Materials provided Start Marker

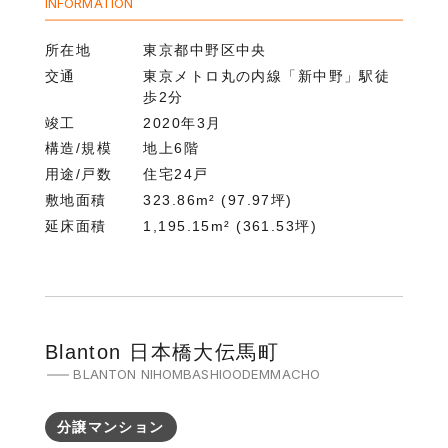
INFORMATION
所在地
東京都中野区中央
交通
東京メトロ丸の内線「新中野」駅徒
歩2分
竣工
2020年3月
構造/規模
地上6階
用途/戸数
住宅24戸
敷地面積
323.86m² (97.97坪)
延床面積
1,195.15m² (361.53坪)
Blanton 日本橋大伝馬町
BLANTON NIHOMBASHIOODEMMACHO
分譲マンション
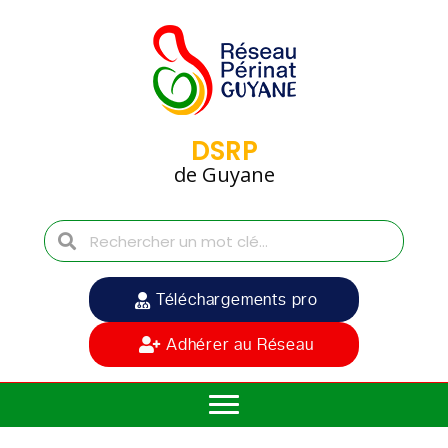
DSRP
de Guyane
Téléchargements pro
Adhérer au Réseau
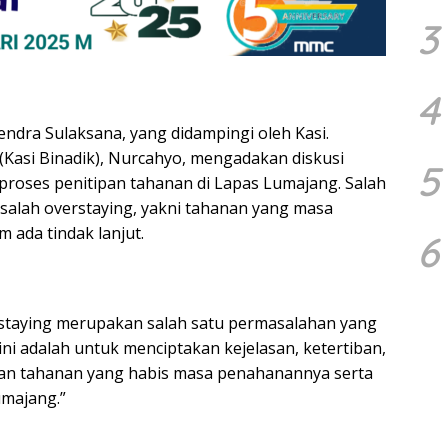
3
4
ra Sulaksana, yang didampingi oleh Kasi.
Kasi Binadik), Nurcahyo, mengadakan diskusi
5
proses penitipan tahanan di Lapas Lumajang. Salah
salah overstaying, yakni tahanan yang masa
ada tindak lanjut.
6
staying merupakan salah satu permasalahan yang
ini adalah untuk menciptakan kejelasan, ketertiban,
an tahanan yang habis masa penahanannya serta
umajang.”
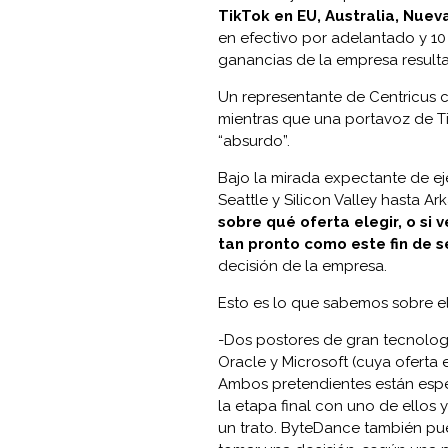
TikTok en EU, Australia, Nuev
en efectivo por adelantado y 10 
ganancias de la empresa resulta
Un representante de Centricus 
mientras que una portavoz de T
“absurdo”.
Bajo la mirada expectante de e
Seattle y Silicon Valley hasta A
sobre qué oferta elegir, o si v
tan pronto como este fin de 
decisión de la empresa.
Esto es lo que sabemos sobre el
-Dos postores de gran tecnolog
Oracle y Microsoft (cuya oferta 
Ambos pretendientes están esp
la etapa final con uno de ellos
un trato. ByteDance también pue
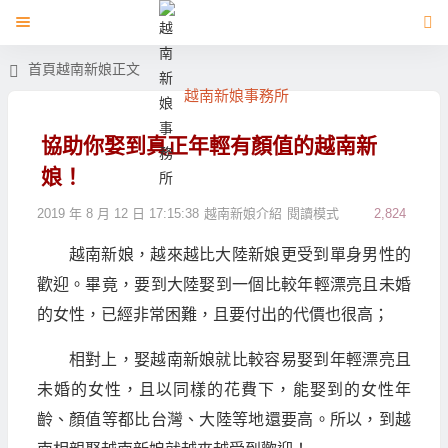
首頁
越南新娘
正文
越南新娘事務所
協助你娶到真正年輕有顏值的越南新
娘！
2019 年 8 月 12 日 17:15:38
越南新娘介紹
閱讀模式
2,824
越南新娘，越來越比大陸新娘更受到單身男性的
歡迎。畢竟，要到大陸娶到一個比較年輕漂亮且未婚
的女性，已經非常困難，且要付出的代價也很高；
相對上，娶越南新娘就比較容易娶到年輕漂亮且
未婚的女性，且以同樣的花費下，能娶到的女性年
齡、顏值等都比台灣、大陸等地還要高。所以，到越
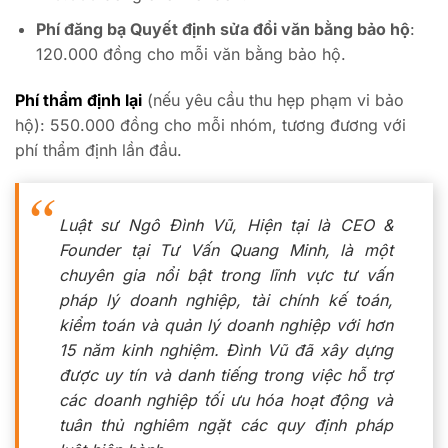
Phí đăng bạ Quyết định sửa đổi văn bằng bảo hộ
:
120.000 đồng cho mỗi văn bằng bảo hộ.
Phí thẩm định lại
(nếu yêu cầu thu hẹp phạm vi bảo
hộ): 550.000 đồng cho mỗi nhóm, tương đương với
phí thẩm định lần đầu.
Luật sư Ngô Đình Vũ, Hiện tại là CEO &
Founder tại Tư Vấn Quang Minh, là một
chuyên gia nổi bật trong lĩnh vực tư vấn
pháp lý doanh nghiệp, tài chính kế toán,
kiểm toán và quản lý doanh nghiệp với hơn
15 năm kinh nghiệm. Đình Vũ đã xây dựng
được uy tín và danh tiếng trong việc hỗ trợ
các doanh nghiệp tối ưu hóa hoạt động và
tuân thủ nghiêm ngặt các quy định pháp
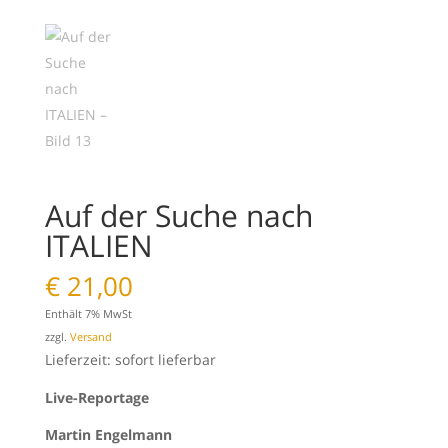
Auf der Suche nach
ITALIEN
€
21,00
Enthält 7% MwSt
zzgl.
Versand
Lieferzeit: sofort lieferbar
Live-Reportage
Martin Engelmann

Materials provided End Marker

▶ Goal of the exercise
Extract every line of the listing above that contains the string "Kasi". Matching is case-sensitive.

▶ Result for this task
ra Sulaksana, yang didampingi oleh Kasi.
Kasi Binadik), Nurcahyo, mengadakan diskusi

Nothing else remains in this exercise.